▶ DATA SHOWN:
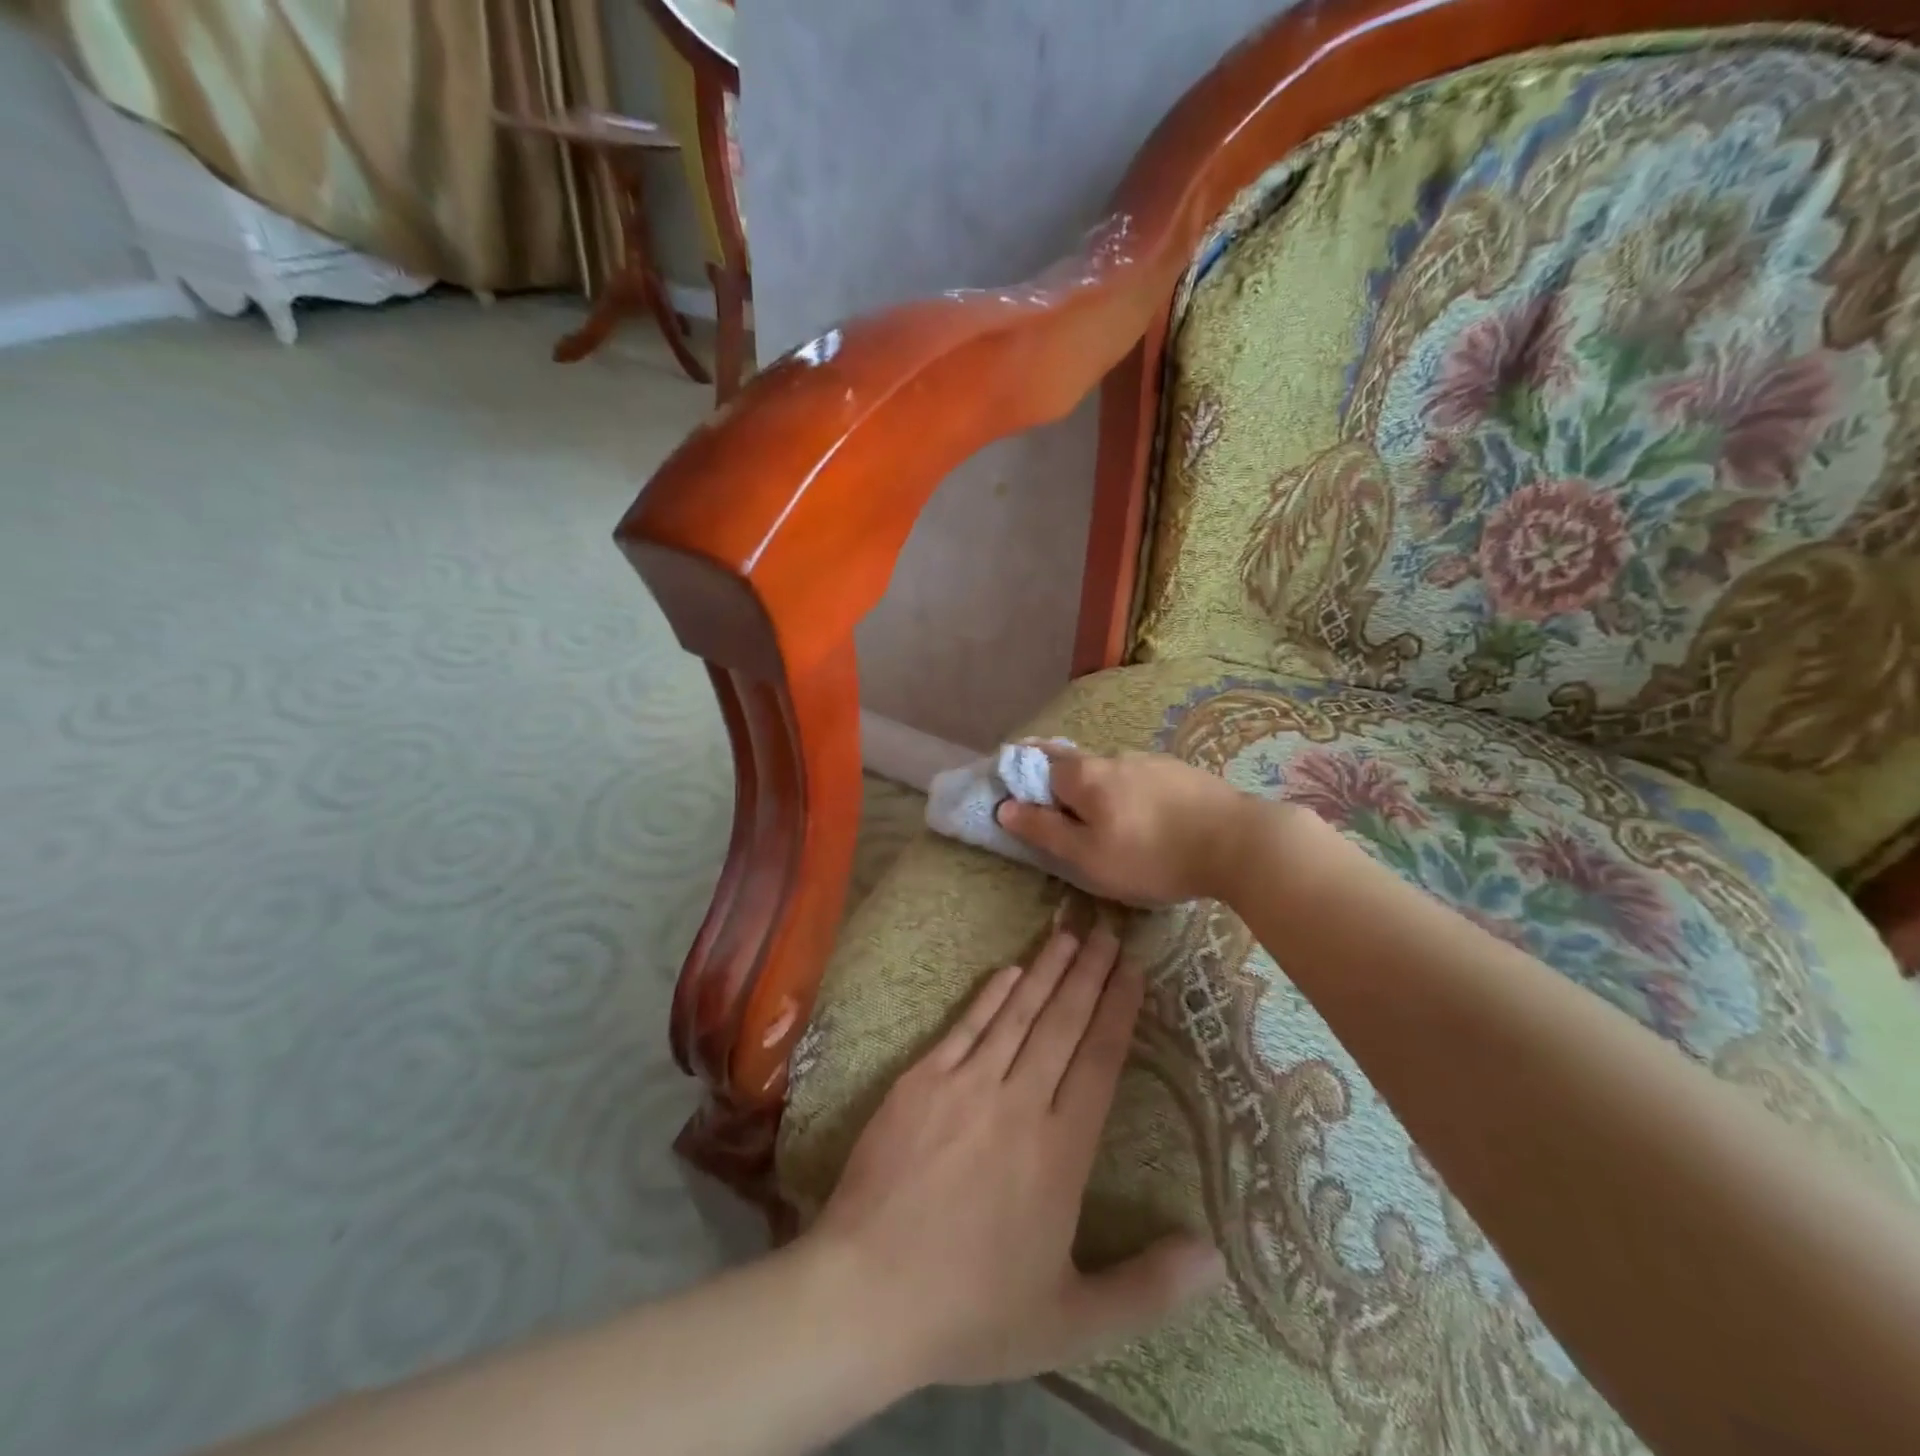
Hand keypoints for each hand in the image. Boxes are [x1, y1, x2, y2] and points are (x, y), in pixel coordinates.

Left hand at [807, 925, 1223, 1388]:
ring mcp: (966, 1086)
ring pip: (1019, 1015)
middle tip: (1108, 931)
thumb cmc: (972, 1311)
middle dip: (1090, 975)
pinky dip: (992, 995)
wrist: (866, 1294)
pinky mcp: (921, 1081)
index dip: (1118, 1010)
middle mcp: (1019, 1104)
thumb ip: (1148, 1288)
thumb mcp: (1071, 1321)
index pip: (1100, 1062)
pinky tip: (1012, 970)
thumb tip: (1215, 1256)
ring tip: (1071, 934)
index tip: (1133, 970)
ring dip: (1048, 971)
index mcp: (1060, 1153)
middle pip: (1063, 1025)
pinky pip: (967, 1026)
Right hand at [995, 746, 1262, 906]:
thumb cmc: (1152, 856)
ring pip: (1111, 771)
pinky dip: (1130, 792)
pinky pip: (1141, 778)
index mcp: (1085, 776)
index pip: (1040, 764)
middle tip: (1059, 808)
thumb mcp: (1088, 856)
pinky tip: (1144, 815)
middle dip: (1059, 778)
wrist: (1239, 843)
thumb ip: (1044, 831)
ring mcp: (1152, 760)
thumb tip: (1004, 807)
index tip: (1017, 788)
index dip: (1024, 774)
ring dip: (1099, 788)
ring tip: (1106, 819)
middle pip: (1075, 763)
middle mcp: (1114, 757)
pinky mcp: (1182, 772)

==

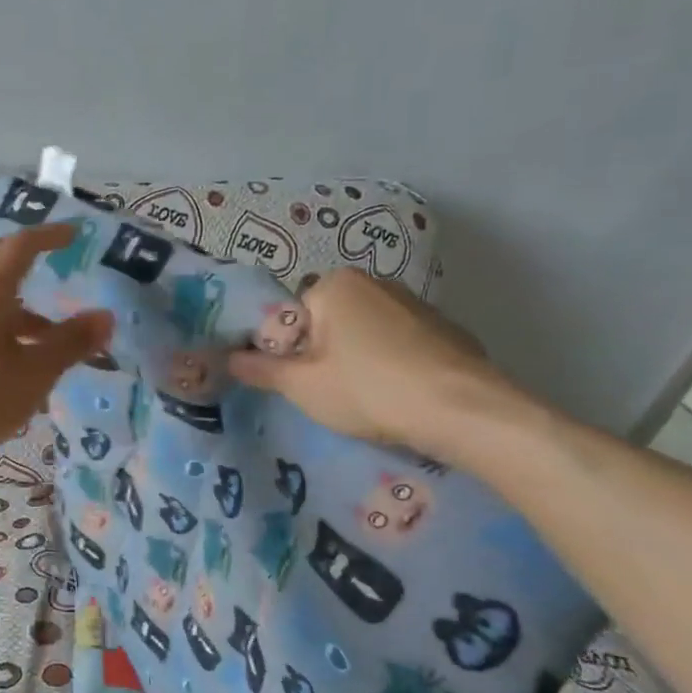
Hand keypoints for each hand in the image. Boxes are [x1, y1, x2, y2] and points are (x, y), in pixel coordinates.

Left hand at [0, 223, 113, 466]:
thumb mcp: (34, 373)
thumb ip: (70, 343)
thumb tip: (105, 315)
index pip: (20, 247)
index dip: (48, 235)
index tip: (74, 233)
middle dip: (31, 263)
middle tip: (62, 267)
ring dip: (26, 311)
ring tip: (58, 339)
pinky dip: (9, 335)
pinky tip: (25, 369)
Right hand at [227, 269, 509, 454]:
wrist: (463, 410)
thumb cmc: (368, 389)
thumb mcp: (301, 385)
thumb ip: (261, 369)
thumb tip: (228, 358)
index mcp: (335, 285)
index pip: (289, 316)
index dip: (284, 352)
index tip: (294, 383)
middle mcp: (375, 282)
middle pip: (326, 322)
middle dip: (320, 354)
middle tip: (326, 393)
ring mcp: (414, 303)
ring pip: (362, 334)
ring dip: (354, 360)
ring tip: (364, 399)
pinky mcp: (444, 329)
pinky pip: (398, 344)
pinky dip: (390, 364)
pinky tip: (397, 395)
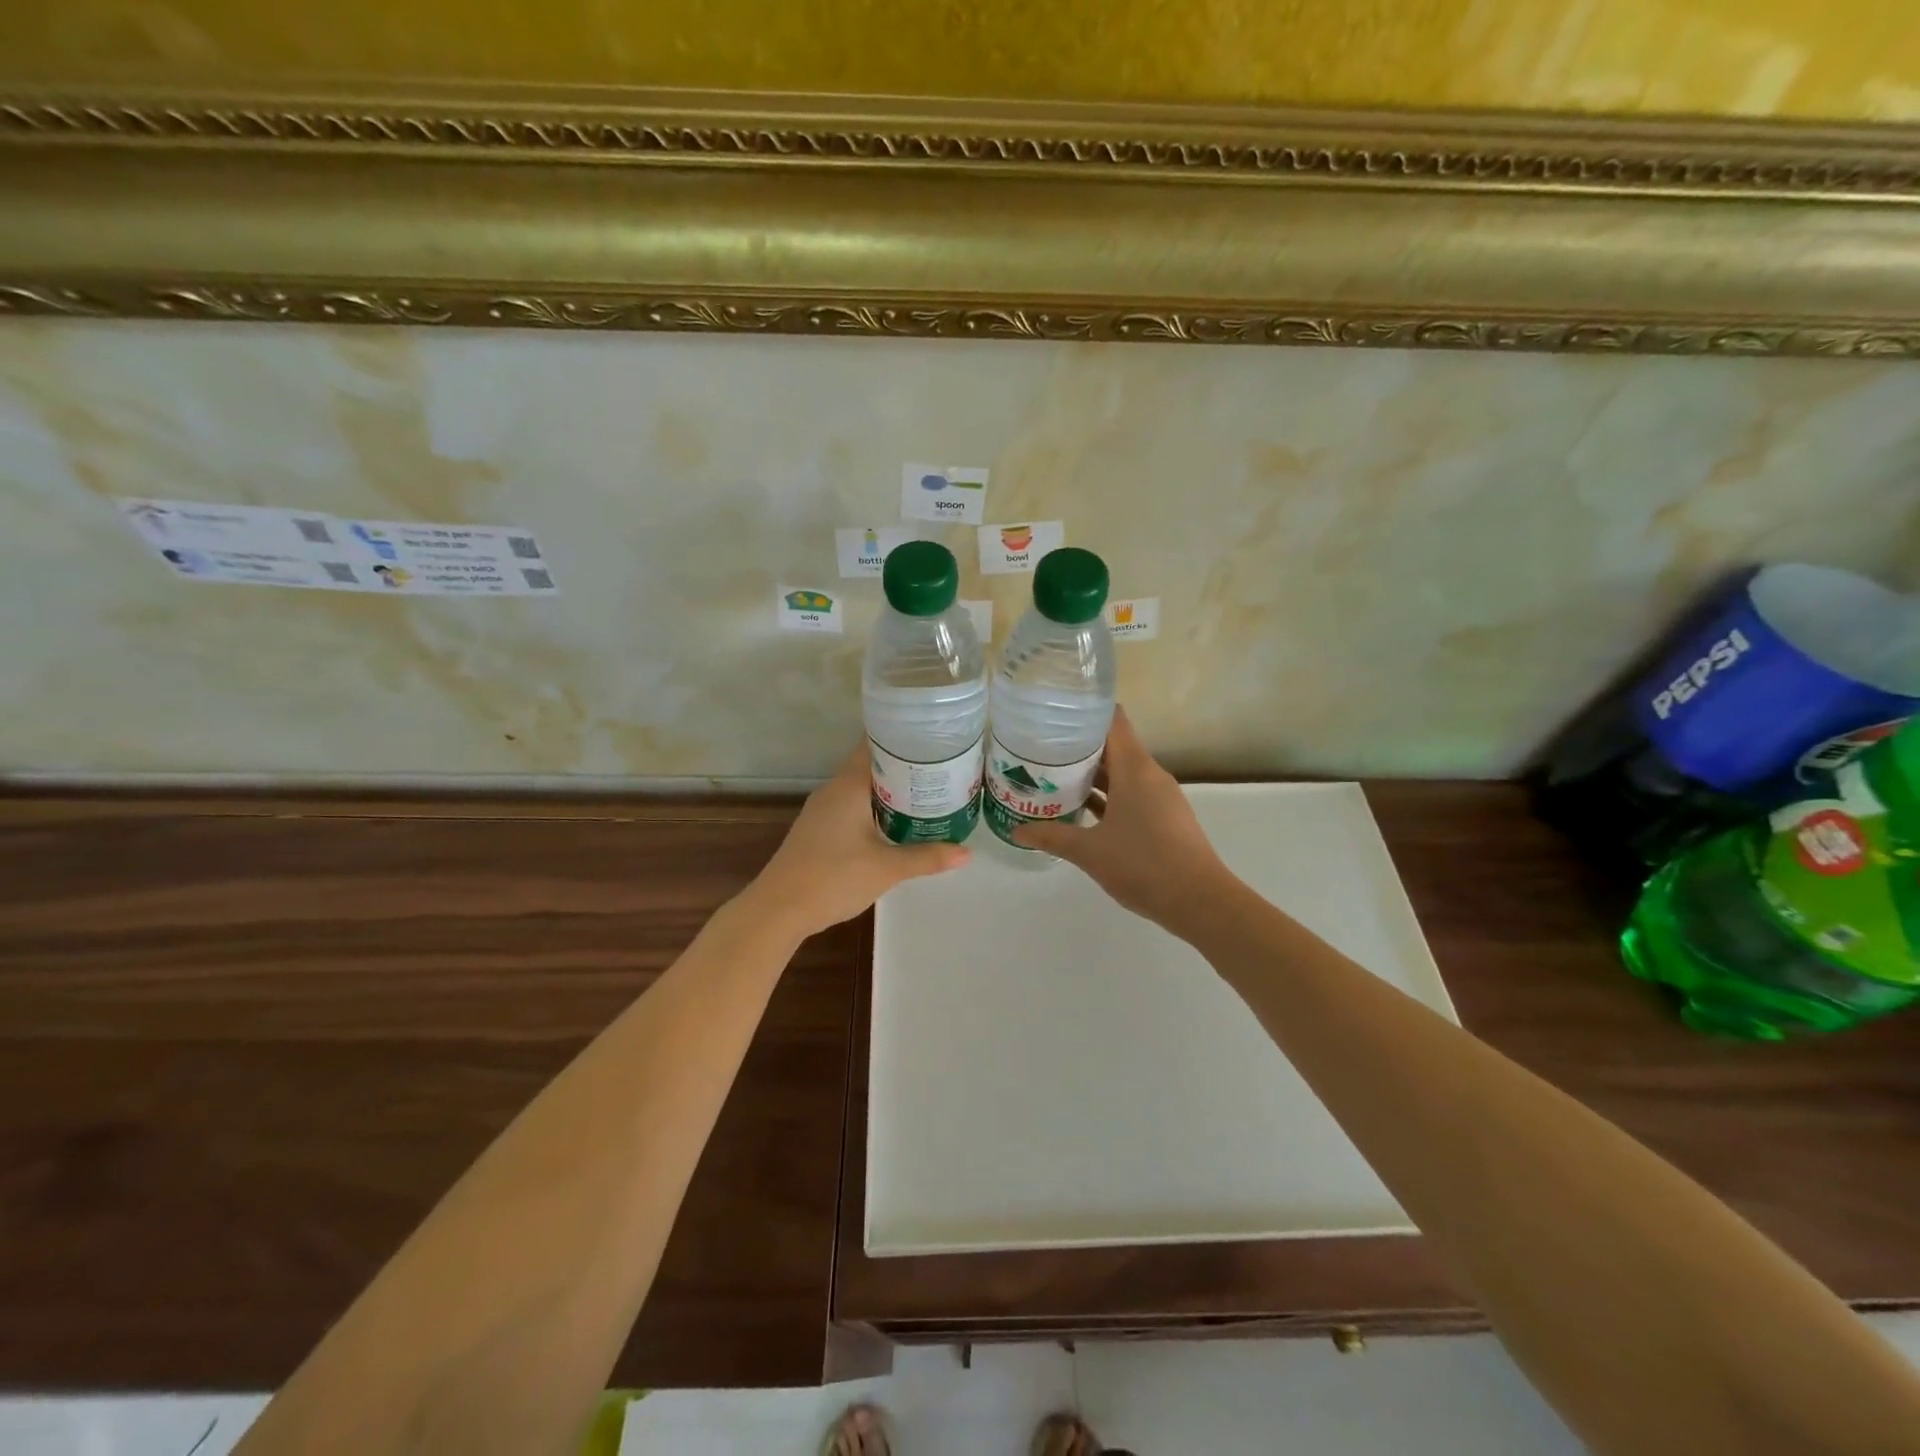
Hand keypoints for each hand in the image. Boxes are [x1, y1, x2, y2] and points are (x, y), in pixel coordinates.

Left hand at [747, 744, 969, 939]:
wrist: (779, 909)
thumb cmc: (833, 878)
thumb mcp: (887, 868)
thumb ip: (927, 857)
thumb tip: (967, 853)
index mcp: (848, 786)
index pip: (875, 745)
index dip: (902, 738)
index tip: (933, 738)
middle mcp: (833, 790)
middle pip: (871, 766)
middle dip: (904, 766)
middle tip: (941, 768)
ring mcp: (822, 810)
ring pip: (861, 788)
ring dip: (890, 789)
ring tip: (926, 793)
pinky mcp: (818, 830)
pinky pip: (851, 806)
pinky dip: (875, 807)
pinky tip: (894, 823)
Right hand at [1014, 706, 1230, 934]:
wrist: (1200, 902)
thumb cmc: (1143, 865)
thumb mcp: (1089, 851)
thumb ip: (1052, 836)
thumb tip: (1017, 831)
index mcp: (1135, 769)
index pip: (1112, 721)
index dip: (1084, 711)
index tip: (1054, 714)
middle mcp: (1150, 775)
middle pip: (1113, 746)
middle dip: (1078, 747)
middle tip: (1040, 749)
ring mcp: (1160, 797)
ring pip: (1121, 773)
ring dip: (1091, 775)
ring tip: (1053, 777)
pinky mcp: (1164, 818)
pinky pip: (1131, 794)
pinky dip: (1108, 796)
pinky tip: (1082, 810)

▶ WHAT YOU NEED TO DO: Check every line of the data above for the string "Left", and copy those that have it.

▶ ANSWER SECTION:
Left hand at [807, 925, 1223, 1388]:
Left hand at [0, 223, 113, 466]:
Left hand at [747, 744, 969, 939]:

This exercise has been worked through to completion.